__Provided information__
+ + +

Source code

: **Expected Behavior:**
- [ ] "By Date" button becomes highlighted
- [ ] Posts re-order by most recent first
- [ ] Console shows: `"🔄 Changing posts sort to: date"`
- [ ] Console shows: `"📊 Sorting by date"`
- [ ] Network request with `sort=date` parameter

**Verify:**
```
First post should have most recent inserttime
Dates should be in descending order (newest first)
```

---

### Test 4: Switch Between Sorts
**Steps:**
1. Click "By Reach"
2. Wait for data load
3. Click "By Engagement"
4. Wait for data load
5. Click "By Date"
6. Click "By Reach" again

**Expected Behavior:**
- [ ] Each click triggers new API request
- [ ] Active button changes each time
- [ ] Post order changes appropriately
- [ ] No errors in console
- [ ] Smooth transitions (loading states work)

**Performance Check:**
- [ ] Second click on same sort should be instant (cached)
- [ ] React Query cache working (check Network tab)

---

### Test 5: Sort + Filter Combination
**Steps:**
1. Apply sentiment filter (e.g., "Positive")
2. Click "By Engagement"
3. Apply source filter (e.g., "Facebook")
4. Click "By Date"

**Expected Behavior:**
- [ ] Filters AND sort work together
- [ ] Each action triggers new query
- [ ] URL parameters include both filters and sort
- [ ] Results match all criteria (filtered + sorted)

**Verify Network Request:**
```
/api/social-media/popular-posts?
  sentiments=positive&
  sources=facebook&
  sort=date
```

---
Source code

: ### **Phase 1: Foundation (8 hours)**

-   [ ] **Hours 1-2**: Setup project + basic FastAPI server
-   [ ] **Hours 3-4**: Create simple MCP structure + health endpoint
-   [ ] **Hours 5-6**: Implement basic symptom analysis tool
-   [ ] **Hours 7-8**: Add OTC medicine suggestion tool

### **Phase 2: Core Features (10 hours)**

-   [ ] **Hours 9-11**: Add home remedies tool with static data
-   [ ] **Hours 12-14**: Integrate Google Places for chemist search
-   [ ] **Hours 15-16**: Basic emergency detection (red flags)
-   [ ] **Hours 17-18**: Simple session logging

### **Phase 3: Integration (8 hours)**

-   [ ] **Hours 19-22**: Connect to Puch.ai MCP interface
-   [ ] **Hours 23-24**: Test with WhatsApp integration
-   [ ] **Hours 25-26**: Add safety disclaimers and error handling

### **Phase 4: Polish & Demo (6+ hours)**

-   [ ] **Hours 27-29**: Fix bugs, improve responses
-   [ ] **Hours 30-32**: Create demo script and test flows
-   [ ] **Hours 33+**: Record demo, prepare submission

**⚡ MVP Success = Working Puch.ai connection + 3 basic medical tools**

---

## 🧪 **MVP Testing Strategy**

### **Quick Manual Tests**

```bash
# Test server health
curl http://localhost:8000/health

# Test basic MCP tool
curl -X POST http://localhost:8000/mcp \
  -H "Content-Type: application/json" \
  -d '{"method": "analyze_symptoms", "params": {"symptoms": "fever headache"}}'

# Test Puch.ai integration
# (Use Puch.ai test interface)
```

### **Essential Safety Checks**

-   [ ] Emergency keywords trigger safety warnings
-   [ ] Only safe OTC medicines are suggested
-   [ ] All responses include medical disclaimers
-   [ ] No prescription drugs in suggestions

+ + +

__Exercise prompt__
Retype, exactly and in full, the lines above from the one containing "Foundation (8 hours)**" through the one containing "include medical disclaimers".

__Worked solution__
: ### **Phase 1: Foundation (8 hours)**

-   [ ] **Hours 1-2**: Setup project + basic FastAPI server
-   [ ] **Hours 3-4**: Create simple MCP structure + health endpoint
-   [ ] **Hours 5-6**: Implement basic symptom analysis tool
-   [ ] **Hours 7-8**: Add OTC medicine suggestion tool

### **Phase 2: Core Features (10 hours)**

-   [ ] **Hours 9-11**: Add home remedies tool with static data
-   [ ] **Hours 12-14**: Integrate Google Places for chemist search
-   [ ] **Hours 15-16**: Basic emergency detection (red flags)
-   [ ] **Hours 17-18**: Simple session logging

### **Phase 3: Integration (8 hours)**

-   [ ] **Hours 19-22**: Connect to Puch.ai MCP interface
-   [ ] **Hours 23-24**: Test with WhatsApp integration
-   [ ] **Hours 25-26**: Add safety disclaimers and error handling

### **Phase 4: Polish & Demo (6+ hours)**

-   [ ] **Hours 27-29**: Fix bugs, improve responses
-   [ ] **Hours 30-32**: Create demo script and test flows
-   [ ] **Hours 33+**: Record demo, prepare submission

**⚡ MVP Success = Working Puch.ai connection + 3 basic medical tools**

---

## 🧪 **MVP Testing Strategy**

### **Quick Manual Tests**

```bash
# Test server health
curl http://localhost:8000/health

# Test basic MCP tool
curl -X POST http://localhost:8000/mcp \
  -H "Content-Type: application/json" \
  -d '{"method": "analyze_symptoms", "params": {"symptoms": "fever headache"}}'

# Test Puch.ai integration
# (Use Puch.ai test interface)
```

### **Essential Safety Checks**

-   [ ] Emergency keywords trigger safety warnings
-   [ ] Only safe OTC medicines are suggested
-   [ ] All responses include medical disclaimers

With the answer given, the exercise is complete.